While the test vehicles have yet to adopt the revised front end and cab interior of the latest Custom – which will be part of the production vehicle – under the skin they are representative. That is, apart from the drive motor. On the test vehicles it is a 50kW motor, but for the production model it will be a 70kW unit. This is apparently in response to calls for more hill-climbing power from test drivers.

We had the opportunity to try the van at the recent Cenex LCV low carbon event at the Millbrook test facility in Bedfordshire. The drive included a tour of the facility’s city test route, which includes various stop/start junctions and roundabouts, plus a circuit of Millbrook’s famous alpine hill route. This includes three increasingly steep hill circuits, with every kind of corner thrown in for good measure.

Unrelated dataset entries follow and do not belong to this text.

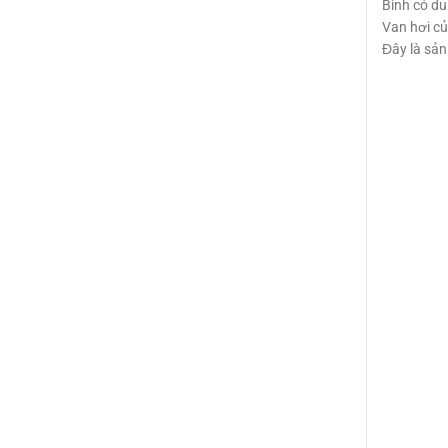
Bình có du
Van hơi củ
Đây là sản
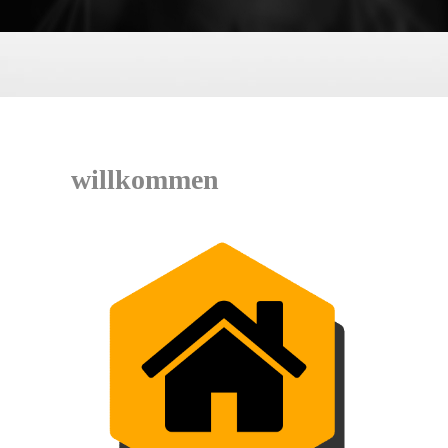
willkommen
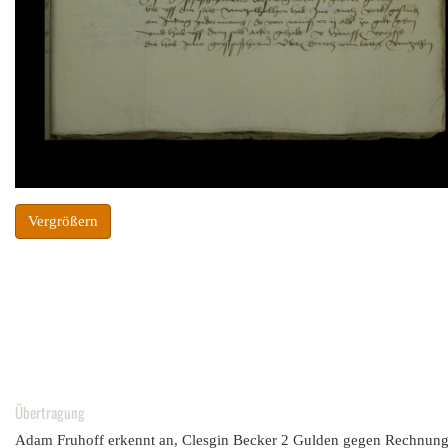
Vergrößern
Übertragung
Adam Fruhoff erkennt an, Clesgin Becker 2 Gulden gegen Rechnung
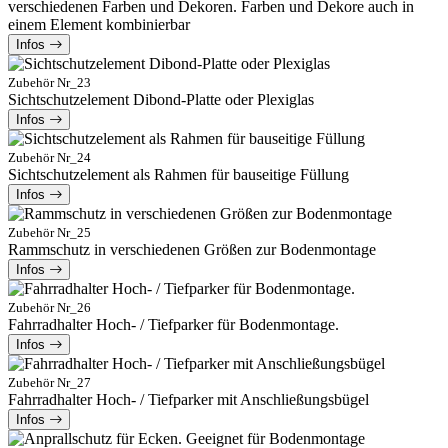
verschiedenen Farben und Dekoren. Farben und Dekore auch in
einem Element kombinierbar
Infos
Zubehör Nr_23
Sichtschutzelement Dibond-Platte oder Plexiglas
Infos
Zubehör Nr_24
Sichtschutzelement als Rahmen für bauseitige Füllung
Infos
Zubehör Nr_25
Rammschutz in verschiedenen Größen zur Bodenmontage
Infos
Zubehör Nr_26
Fahrradhalter Hoch- / Tiefparker für Bodenmontage.
Infos
Zubehör Nr_27
Fahrradhalter Hoch- / Tiefparker mit Anschließungsbügel
Infos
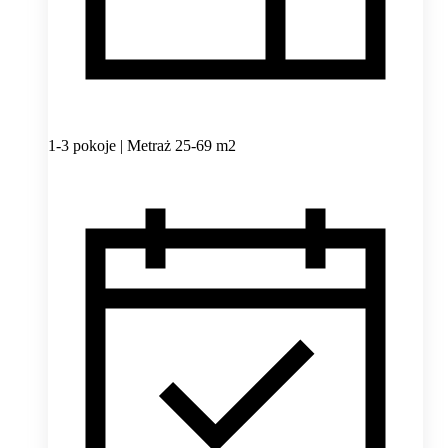
1-3 pokoje | Metraż 25-69 m2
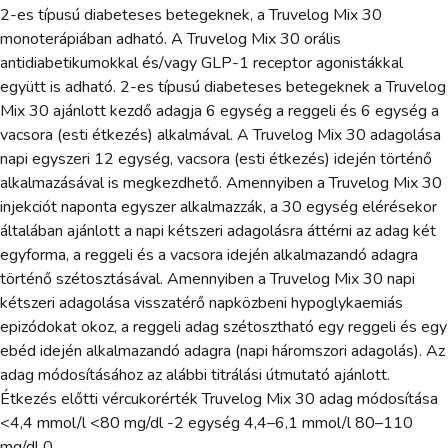
2-es típusú diabeteses betegeknek, a Truvelog Mix 30
monoterápiában adható. A Truvelog Mix 30 orális
antidiabetikumokkal és/vagy GLP-1 receptor agonistákkal
együtt is adható. 2-es típusú diabeteses betegeknek a Truvelog
Mix 30 ajánlott kezdő adagja 6 egység a reggeli és 6 egység a
vacsora (esti étkezés) alkalmával. A Truvelog Mix 30 adagolása
napi egyszeri 12 egység, vacsora (esti étkezés) idején történő
alkalmazásával is megkezdhető. Amennyiben a Truvelog Mix 30
injekciót naponta egyszer alkalmazzák, a 30 egység elérésekor
általában ajánlott a napi kétszeri adagolásra áttérni az adag két
egyforma, a reggeli és a vacsora idején alkalmazandó adagra
történő szétosztásával. Amennyiben a Truvelog Mix 30 napi
kétszeri adagolása visszatérő napközbeni hypoglykaemiás
epizódokat okoz, a reggeli adag szétosztható egy reggeli és egy
ebéd idején alkalmazandó adagra (napi háromszori adagolás). Az
adag módosításához az alábbi titrálási útmutató ajánlott.
Étkezés előtti vércukorérték Truvelog Mix 30 adag módosítása
<4,4 mmol/l <80 mg/dl -2 egység 4,4–6,1 mmol/l 80–110
mg/dl 0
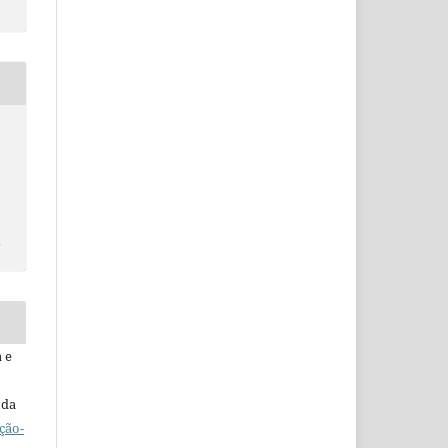
E
 e
 da
ção-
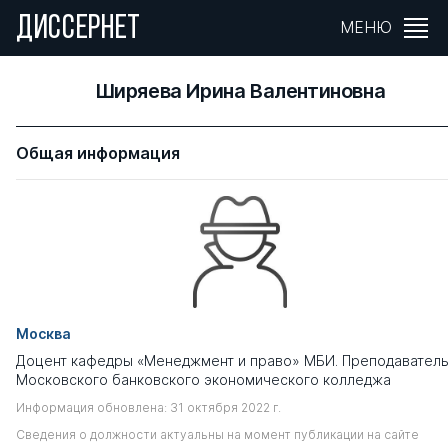
ДИССЕРНЕТ
МЕНЮ
Ширяева Ирина Валентиновна
Общая информация
Москва
Доцент кафедры «Менеджмент и право» МБИ. Преподавател
Московского банковского экономического колледжа
Информация обновлена: 31 октября 2022 г.
Сведения о должности актуальны на момент публикации на сайте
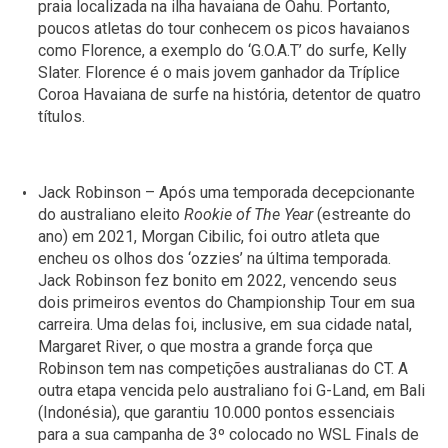
praia localizada na ilha havaiana de Oahu. Portanto,
poucos atletas do tour conhecem os picos havaianos
como Florence, a exemplo do ‘G.O.A.T’ do surfe, Kelly
Slater. Florence é o mais jovem ganhador da Tríplice
Coroa Havaiana de surfe na história, detentor de quatro
títulos.
Jack Robinson – Após uma temporada decepcionante
do australiano eleito
Rookie of The Year
(estreante do
ano) em 2021, Morgan Cibilic, foi outro atleta que
encheu os olhos dos ‘ozzies’ na última temporada.
Jack Robinson fez bonito em 2022, vencendo seus
dois primeiros eventos do Championship Tour em sua
carreira. Uma delas foi, inclusive, em sua cidade natal,
Margaret River, o que mostra a grande força que
Robinson tem nas competições australianas do CT. A
outra etapa vencida pelo australiano foi G-Land, em Bali
(Indonésia), que garantiu 10.000 pontos essenciais
para a sua campanha de 3º colocado no WSL Finals de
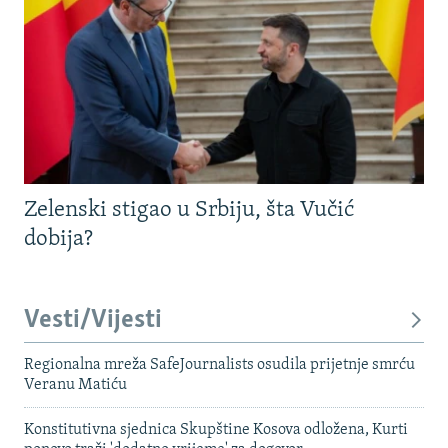
Zelenski stigao u Srbiju, šta Vučić
dobija?
Vesti/Vijesti
Regionalna mreža SafeJournalists osudila prijetnje smrću
Veranu Matiću
Konstitutivna sjednica Skupštine Kosova odložena, Kurti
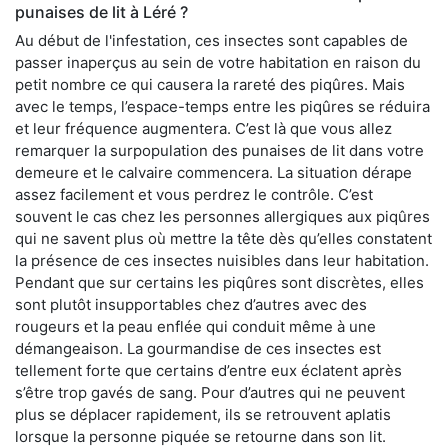
punaises de lit à Léré ?
Au début de l'infestation, ces insectes sont capables de
passer inaperçus au sein de votre habitation en raison du
petit nombre ce qui causera la rareté des piqûres. Mais
avec le temps, l’espace-temps entre les piqûres se réduira
et leur fréquence augmentera. C’est là que vous allez
remarquer la surpopulation des punaises de lit dans votre
demeure et le calvaire commencera. La situation dérape
assez facilement et vous perdrez le contrôle. C’est
souvent le cas chez les personnes allergiques aux piqûres
qui ne savent plus où mettre la tête dès qu’elles constatent
la présence de ces insectes nuisibles dans leur habitation.
Pendant que sur certains les piqûres sont discrètes, elles
sont plutôt insupportables chez d’autres avec des
rougeurs et la peau enflée qui conduit même à une
démangeaison. La gourmandise de ces insectes est
tellement forte que certains d’entre eux éclatent après
s’être trop gavés de sang. Pour d’autres qui ne peuvent
plus se déplacer rapidement, ils se retrouvent aplatis
lorsque la personne piquée se retourne dans son lit.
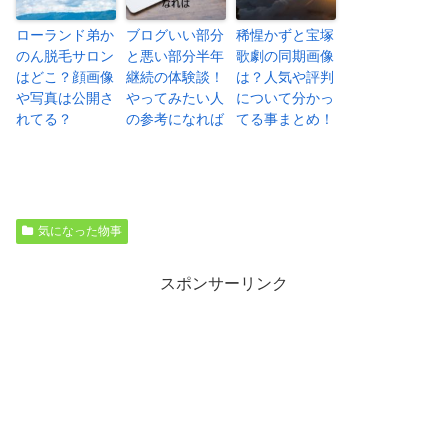
ローランド弟か
ブログいい部分
稀惺かずと宝塚
のん脱毛サロン
と悪い部分半年
歌劇の同期画像
はどこ？顔画像
継続の体験談！
は？人気や評判
や写真は公開さ
やってみたい人
について分かっ
れてる？
の参考になれば
てる事まとめ！
気になった物事
スポンサーリンク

As with all electric vans, turning the PHEV on elicits little more than a green light on the dash, unless there is no battery power at all, in which case the 1.0-litre EcoBoost petrol engine will also kick into life. The engine has no direct connection to the driving wheels, but is used as a range-extender, to charge the batteries when required.

That means that the PHEV requires a much smaller 14kWh battery than a full electric van, as it’s only good for around 30-miles of zero emission running. This in turn, when combined with the weight of the compact three-cylinder engine, means that the driveline is little heavier than a traditional diesel engine and transmission, so the Custom PHEV still offers a payload over 1-tonne and there is no loss of load volume.

The driver can select from three driving modes, using a switch on the dash. These are: EV Auto – which is the default setting that allows the vehicle to decide what is running and when; EV Now – uses electric power only, for use in urban areas where it is not possible to run the engine; EV Later – uses the engine to constantly maintain the battery power ready for its next urban use.

The battery can be charged with a domestic 240V power socket, requiring five hours to fully charge, or a rapid charging point can bring the battery to full power in just three hours. In addition, of course, the petrol engine charges the battery through the day, so unless the last miles of the day were in a low-emission area, the van should finish the shift with some battery charge.

Though operating as a generator, the petrol engine has various rpm settings, depending on the charging requirement. At its most economical, the range-extender should provide up to 300 miles of additional travel. Even when under its highest demand however, the compact EcoBoost motor is never intrusive, humming away in the background to create battery power for the driveline.

Admittedly, we tried the van unladen, but it never seemed to struggle on even the steepest climbs of the alpine route. The van pulls away smoothly, if a little hesitantly at times, and the single-speed transmission simply accelerates to cruising speed without any fuss.

The electric power steering is direct and relatively light, making it easy to thread through the city route obstacles. The brakes also work well, with regenerative braking less obvious than
in a full EV.

In the revised cab interior there will be a power/charge gauge to replace the standard rev counter and a smaller gauge for battery charge, which replaces the engine coolant readout. The trip computer functions have been reconfigured specifically for the PHEV.

When it goes on sale next year, the PHEV will be offered in a range of high trim levels, with driver assistance technology including Active Park Assist and Lane Keeping Aid. Expect the interior to also get Ford’s SYNC 3 communication and entertainment system with the 8” touchscreen.

There are still no prices available, but an initial drive proves that end users have little to fear from the PHEV model. Indeed, the extended range and no loss of carrying capacity should make it easier to integrate the Custom PHEV into a fleet than a full EV, promoting take-up.